WORK INSTRUCTIONS:
Set down every line of text in the records below, keeping each one unchanged.

──────────

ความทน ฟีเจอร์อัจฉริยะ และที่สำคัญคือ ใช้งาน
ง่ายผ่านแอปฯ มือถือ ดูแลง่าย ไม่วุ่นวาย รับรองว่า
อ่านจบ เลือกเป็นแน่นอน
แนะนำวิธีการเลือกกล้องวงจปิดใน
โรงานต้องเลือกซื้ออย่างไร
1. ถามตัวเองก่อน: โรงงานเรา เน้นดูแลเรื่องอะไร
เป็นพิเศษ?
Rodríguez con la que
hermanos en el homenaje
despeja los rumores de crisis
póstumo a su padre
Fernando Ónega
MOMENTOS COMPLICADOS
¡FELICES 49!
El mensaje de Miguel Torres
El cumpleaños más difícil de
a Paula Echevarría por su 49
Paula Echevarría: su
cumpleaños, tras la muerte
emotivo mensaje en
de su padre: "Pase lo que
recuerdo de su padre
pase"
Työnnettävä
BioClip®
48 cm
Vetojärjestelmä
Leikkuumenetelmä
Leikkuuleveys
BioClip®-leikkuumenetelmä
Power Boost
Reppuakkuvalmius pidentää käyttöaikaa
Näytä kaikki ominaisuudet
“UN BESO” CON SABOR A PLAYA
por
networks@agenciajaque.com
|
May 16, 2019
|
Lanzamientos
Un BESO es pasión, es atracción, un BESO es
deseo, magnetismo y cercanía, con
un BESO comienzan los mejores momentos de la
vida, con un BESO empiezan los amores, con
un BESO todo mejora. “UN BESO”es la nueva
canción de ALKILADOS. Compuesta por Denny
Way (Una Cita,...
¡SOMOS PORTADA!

──────────

EXERCISE SOLUTION:
ความทน ฟีเจอร์อัจฉริยะ และที่สำคัญคือ ใช้งาน
ง่ายผ่านแอปฯ มือถือ ดูแลง่าย ไม่วุ่นวาย รับรองว่า
อ่านจบ เลือกเป็นแน่นอน
แนะนำวิธีการเลือกกล้องวงจปิดใน
โรงานต้องเลือกซื้ออย่างไร
1. ถามตัวเองก่อน: โรงงานเรา เน้นดูแลเรื่องอะไร
เป็นพิเศษ?
Rodríguez con la que
hermanos en el homenaje
despeja los rumores de crisis
póstumo a su padre
Fernando Ónega
MOMENTOS COMPLICADOS
¡FELICES 49!
El mensaje de Miguel Torres
El cumpleaños más difícil de
a Paula Echevarría por su 49
Paula Echevarría: su
cumpleaños, tras la muerte
emotivo mensaje en
de su padre: "Pase lo que
recuerdo de su padre
pase"
Työnnettävä
BioClip®
48 cm
Vetojärjestelmä
Leikkuumenetelmä
Leikkuuleveys
BioClip®-leikkuumenetelmä
Power Boost
Reppuakkuvalmius pidentää käyttöaikaa
Näytä kaikki ominaisuudet
“UN BESO” CON SABOR A PLAYA
por
networks@agenciajaque.com
|
May 16, 2019
|
Lanzamientos
Un BESO es pasión, es atracción, un BESO es
deseo, magnetismo y cercanía, con
un BESO comienzan los mejores momentos de la
vida, con un BESO empiezan los amores, con
un BESO todo mejora. “UN BESO”es la nueva
canción de ALKILADOS. Compuesta por Denny
Way (Una Cita,...
¡SOMOS PORTADA!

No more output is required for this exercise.